Weighting observations in quantile regression (for brms)

I’m working with a bird migration dataset (birds counted per day during autumn at a a monitoring site across several decades) and I’d like to understand the yearly rate of change in migration timing for different species. One approach in the phenology literature for analyzing these changes in timing is quantile regression, where different quantiles may represent different segments of a population (for example, the 0.1 quantile might correspond with juvenile or non-breeding individuals that migrate earlier in the season).

In most examples I can find, daily counts are standardized (i.e., the same amount of effort is expended each day to count individuals) and the response variable is day-of-year. If 1 bird is counted on day 100 and 3 birds are counted on day 101 in year 1 then the data looks like this, with each row and doy representing one individual:

day-of-year year
100         1
101         1
101         1
101         1
... 

And so on for each year (also, counts are not usually every day because of inclement weather on some days).

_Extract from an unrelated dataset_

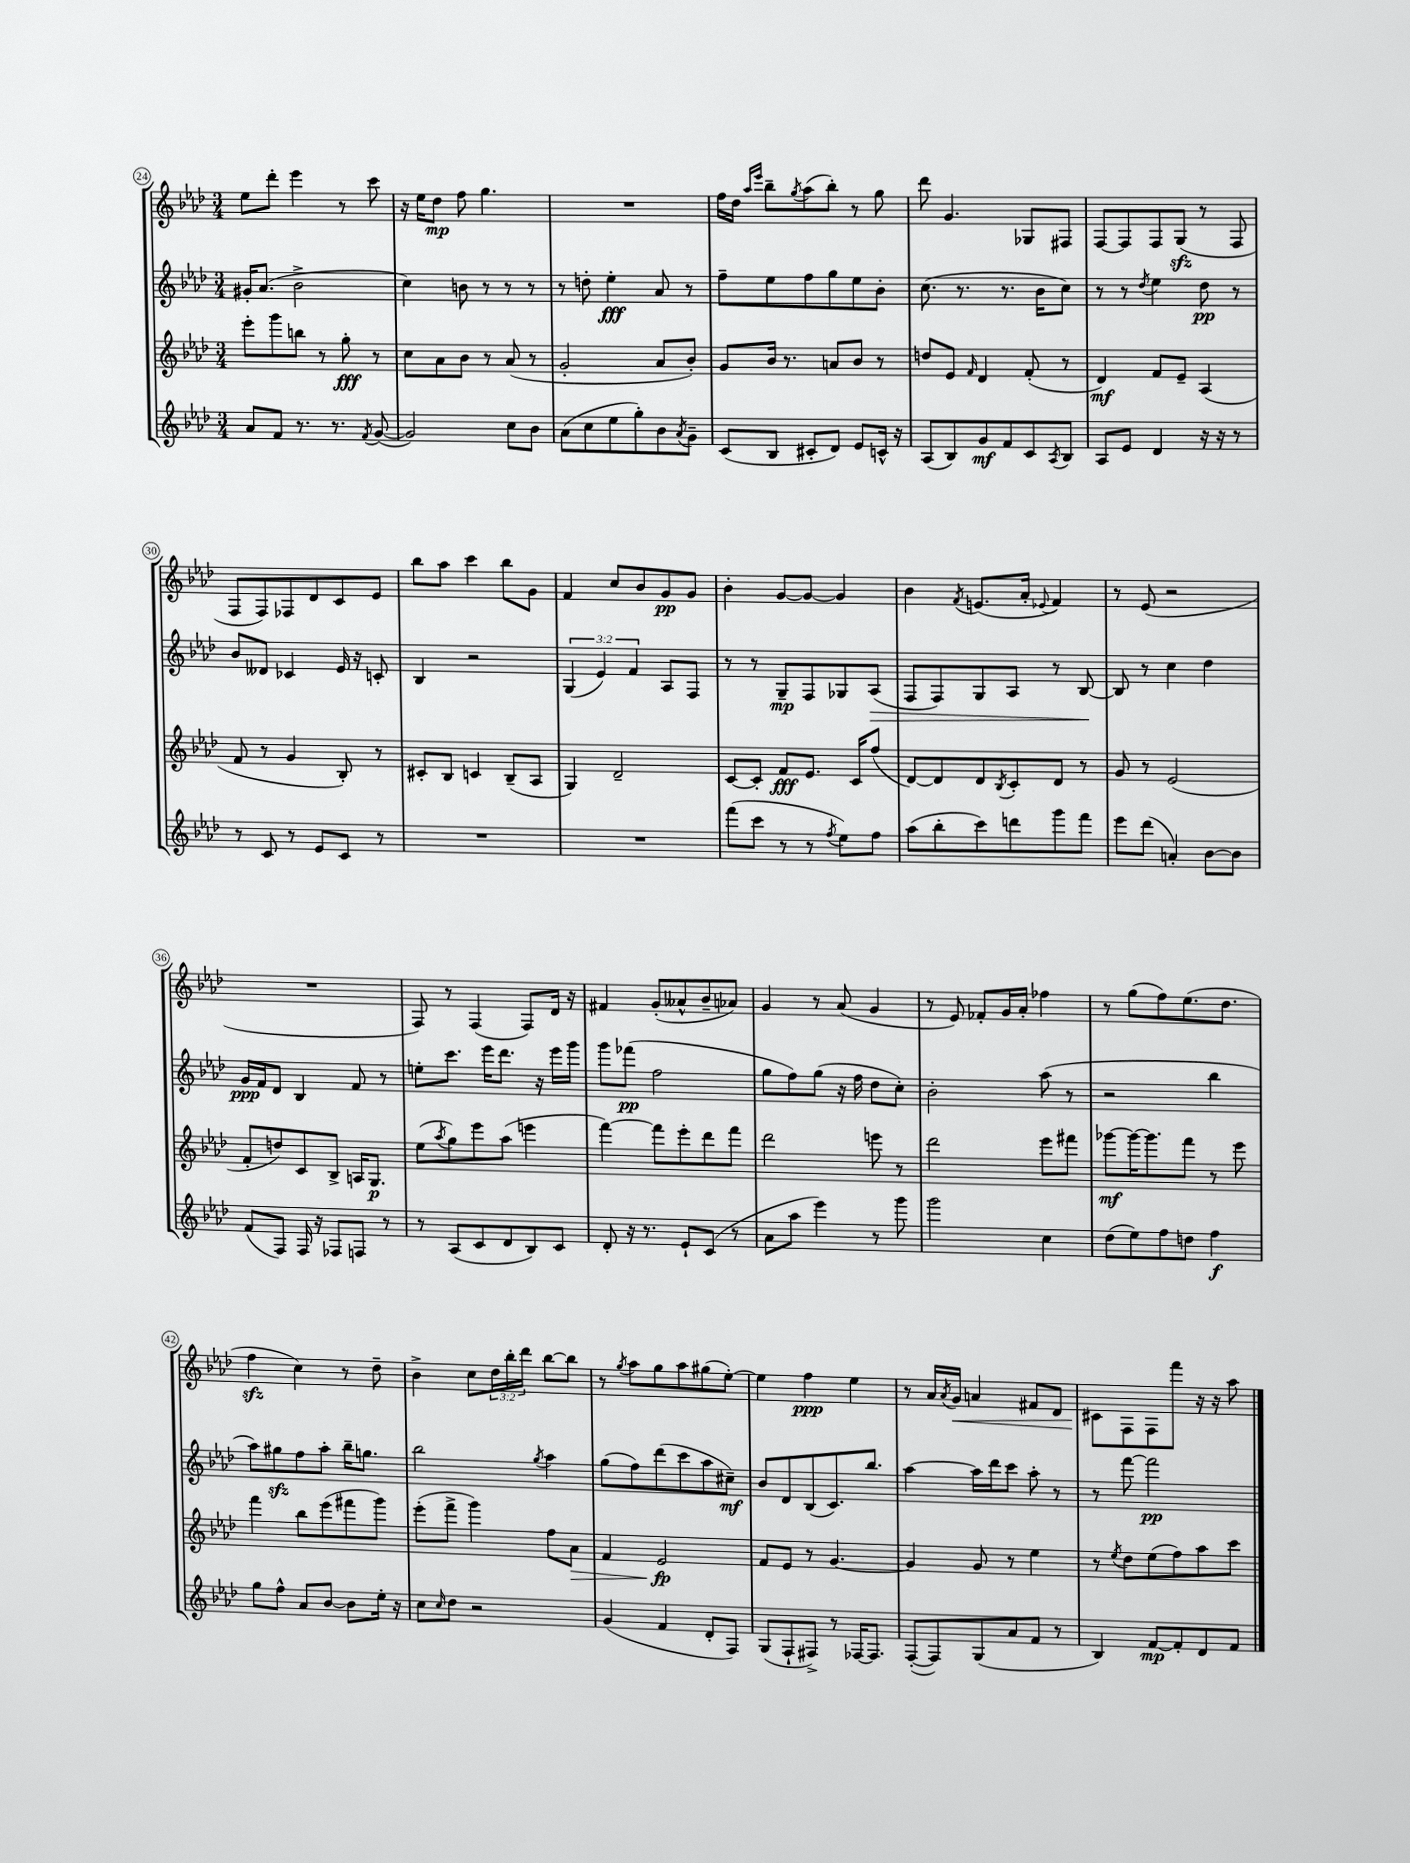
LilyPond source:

I’m working with a dataset where survey effort is not standardized, and the number of hours spent counting each day vary. Instead, my data looks like this and I’ve also calculated a metric for birds counted per hour (count_per_hour) on each day:

day-of-year count hours count_per_hour
100         8     4     2 
101         20    8     2.5

Or visually for the entire data set (for one species):
Rplot

My question is would it still be suitable to use this approach, but weight the day-of-year (doy) response by birds counted per hour? This is what I had in mind:

fit <- brm(
  bf(doy|weights(count_per_hour) ~ year), quantile = 0.1), 
  data = dat, 
  family = asym_laplace()
)

But I’m not sure if this would be the correct way to specify and account for the varying daily survey effort in the dataset.

Thanks,
Jay

1 Like

Maybe thinking in terms of how the observation effort is being modeled can help you formulate that modified version.

If you are working with integer hour values (N) you can think of a binomial distribution, that would scale your expected number of counts (k) by the observation effort for a same observation probability (k \sim Binomial(N,p) ). Since some counts are more frequent than one per hour, you could use minutes or seconds because you have a probability p \in (0,1).

The binomial approaches a normal distribution for large N, so that probably means you could scale the mean of the distribution you are using to what Np would be in that formulation. If that checks out it seems to me like you’d be scaling by the number of hours, not counts-per-hour, though, I’m not completely sure without looking at the model more closely.

1 Like

Hi Jay,
@caseyyoungflesh and I have done some Stan modeling of bird passage phenology using unstandardized survey data, and I’d be happy to try to answer any questions you have in detail.

A critical question is what the source of effort variability is. In many cases, effort might be variable precisely because counters stay out longer on days with big flights, or leave early on days with rain. If the variation in effort is related to the variation in the rate of (observable) passage on that day, then a lot of care will be necessary to disentangle the two.

Edit: alternatively, some well-staffed (or well-volunteered) migration counts routinely and daily stay out until the bulk of the passage has finished for the day. Thus, on a fall hawk-watch effort might vary primarily because afternoon winds have shifted to strong southerlies, or effort on passerine morning-flight counts might vary primarily because the flight winds down much earlier on some days than others. In such cases, it’s probably safe to ignore the variation in effort and to treat the total number for a day as a good approximation for the total passage for the entire day, even if the effort was just a few hours.

Cheers
Jacob

1 Like

Hi Jacob,

Really nice paper, thanks for sharing. To provide some more detail on effort variability, the count data I’m working with are from fall hawkwatch sites, and typically counts last for 8 hours per day. Shorter days usually only occur where the weather either becomes unsafe (lightning) or reduces visibility (rain/snow/fog), or very rarely if there’s a fire nearby or some other emergency. So in most of those cases, I would imagine the flight drops off with the weather taking a turn, and those few hours spent counting are a good approximation for the entire day. Crews will count for more than 8 hours if the flight is good on that particular day…it seems like the bulk of counts do fall within a ~8-10 hour range:
effort

So generally aiming for 8 hours, counting beyond that if birds are still passing through, and only limiting counts as the weather dictates. So maybe not the end of the world to ignore variation in effort…my sense is that’s the counting situation you were picturing.

Thanks for the input,
Jay

My sense from well-staffed hawkwatch sites is that on any given day they’re getting the majority of the observable birds. This is less true of minor sites, but if you’re talking about major sites like Kittatinny Mtn, Cape May, Duluth, Key West, etc then I’d just completely ignore the variation in effort on the assumption that the counters are not leaving their post if there is still a visible passage of hawks.